- **Required task**:
Reproduce the data below, renaming every occurrence of "dist" to "distance" and leaving everything else unchanged.

- **Extracted records**:

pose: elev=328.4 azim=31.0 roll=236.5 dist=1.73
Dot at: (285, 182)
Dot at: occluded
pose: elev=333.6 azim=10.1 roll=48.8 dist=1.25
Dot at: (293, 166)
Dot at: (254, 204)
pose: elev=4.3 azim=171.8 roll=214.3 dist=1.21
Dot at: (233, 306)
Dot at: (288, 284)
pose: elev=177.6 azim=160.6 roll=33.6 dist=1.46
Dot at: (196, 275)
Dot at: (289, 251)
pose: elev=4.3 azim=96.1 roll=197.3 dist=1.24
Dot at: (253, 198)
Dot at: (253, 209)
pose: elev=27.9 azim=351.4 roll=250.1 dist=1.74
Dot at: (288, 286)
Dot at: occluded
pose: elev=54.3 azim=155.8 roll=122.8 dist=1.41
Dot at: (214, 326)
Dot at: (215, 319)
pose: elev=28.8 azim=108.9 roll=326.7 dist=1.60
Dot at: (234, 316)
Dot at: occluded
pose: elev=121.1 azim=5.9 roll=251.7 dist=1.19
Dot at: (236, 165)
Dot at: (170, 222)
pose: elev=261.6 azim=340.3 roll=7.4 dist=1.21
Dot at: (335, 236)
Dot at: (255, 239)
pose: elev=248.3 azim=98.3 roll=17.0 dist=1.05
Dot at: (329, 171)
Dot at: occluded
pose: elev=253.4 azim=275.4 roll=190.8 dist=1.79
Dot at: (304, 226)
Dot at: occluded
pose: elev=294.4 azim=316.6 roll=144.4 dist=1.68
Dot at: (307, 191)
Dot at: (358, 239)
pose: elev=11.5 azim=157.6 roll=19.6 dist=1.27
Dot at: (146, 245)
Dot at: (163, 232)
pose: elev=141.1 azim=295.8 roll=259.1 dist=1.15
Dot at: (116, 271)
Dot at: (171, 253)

- **The reply**:
pose: elev=328.4 azim=31.0 roll=236.5 distance=1.73
Dot at: (285, 182)
Dot at: occluded
pose: elev=333.6 azim=10.1 roll=48.8 distance=1.25
Dot at: (293, 166)
Dot at: (254, 204)
pose: elev=4.3 azim=171.8 roll=214.3 distance=1.21
Dot at: (233, 306)
Dot at: (288, 284)
pose: elev=177.6 azim=160.6 roll=33.6 distance=1.46
Dot at: (196, 275)
Dot at: (289, 251)
pose: elev=4.3 azim=96.1 roll=197.3 distance=1.24
Dot at: (253, 198)
Dot at: (253, 209)
pose: elev=27.9 azim=351.4 roll=250.1 distance=1.74
Dot at: (288, 286)
Dot at: occluded
pose: elev=54.3 azim=155.8 roll=122.8 distance=1.41
Dot at: (214, 326)
Dot at: (215, 319)
pose: elev=28.8 azim=108.9 roll=326.7 distance=1.60
Dot at: (234, 316)
Dot at: occluded
pose: elev=121.1 azim=5.9 roll=251.7 distance=1.19
Dot at: (236, 165)
Dot at: (170, 222)
pose: elev=261.6 azim=340.3 roll=7.4 distance=1.21
Dot at: (335, 236)
Dot at: (255, 239)
pose: elev=248.3 azim=98.3 roll=17.0 distance=1.05
Dot at: (329, 171)
Dot at: occluded
pose: elev=253.4 azim=275.4 roll=190.8 distance=1.79
Dot at: (304, 226)
Dot at: occluded
pose: elev=294.4 azim=316.6 roll=144.4 distance=1.68
Dot at: (307, 191)
Dot at: (358, 239)
pose: elev=11.5 azim=157.6 roll=19.6 distance=1.27
Dot at: (146, 245)
Dot at: (163, 232)
pose: elev=141.1 azim=295.8 roll=259.1 distance=1.15
Dot at: (116, 271)
Dot at: (171, 253)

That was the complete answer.